Often, it seems like we are falling towards that gentle garden, never to gaze upon its beauty as we ourselves cut the strings that allow us to look upon it in safety. Have we, as Friedrich Nietzsche asserted, become the God of gods, having to light our own lanterns, wipe the horizon, and like Nietzsche's "madman" proclaim that God is dead? Is Man the measure of all things?

If we live in a world where this is indeed the case, how can we find ultimate truth, happiness, and peace amidst all the turmoil and chaos around us? Many philosophies teach that such things can only be found beyond the narrow vision of Man. Until we reach that understanding, we will always be discontentedly searching.

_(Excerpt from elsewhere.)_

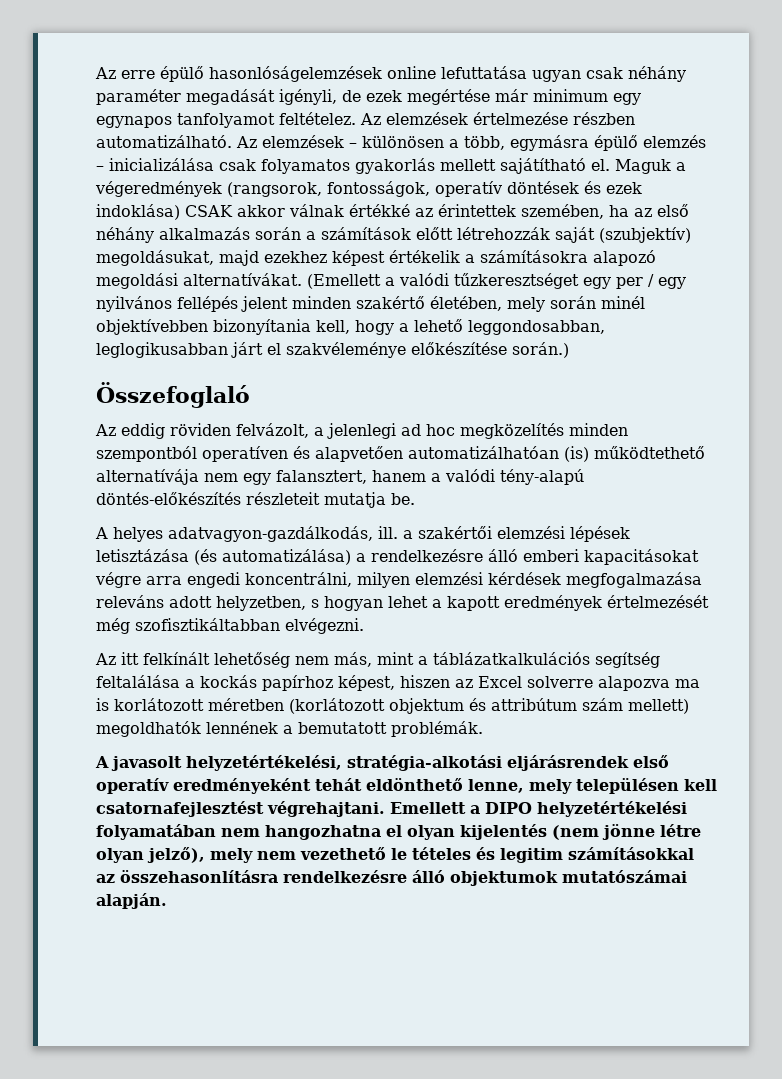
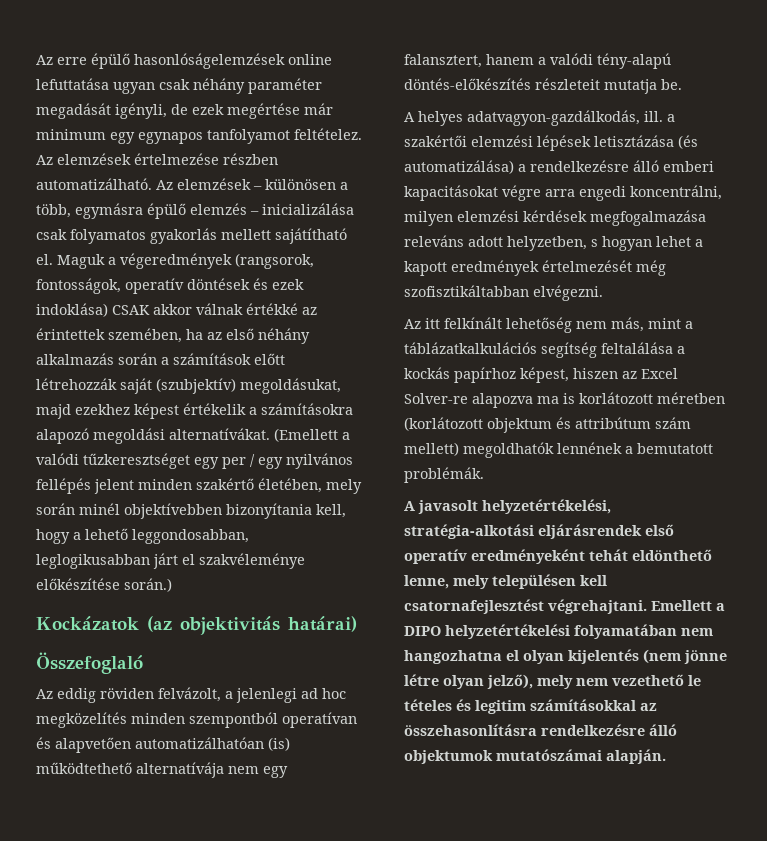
(569, 350) none -> [36,616,357,635] // Kockázatok (az objektivitás határai)
[202,446,288,462] operatíven -> [282,712,357,728] operatívan
[527,676,593,688] solverre -> [404,393,468,404] Solver-re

However, in Medicine, the first step toward finding a cure for a malady is to identify the source of the problem causing it. In closing, I share the words of Pascal, father of the modern computer: "It is in vain, oh men, that you seek within yourselves the remedy for your ills. All your light can only reach the knowledge that not in yourselves will you find truth or good. The philosophers have promised you that, and have been unable to do it. They neither know what is your true good, nor what is your true state. How could they have given remedies for your ills, when they did not even know them?"




Supplemental Note
I hope that this essay will encourage fellow students and physicians to gain insight through self-examination as well as increase and improve their relationships with others as we progress onward in our medical journeys.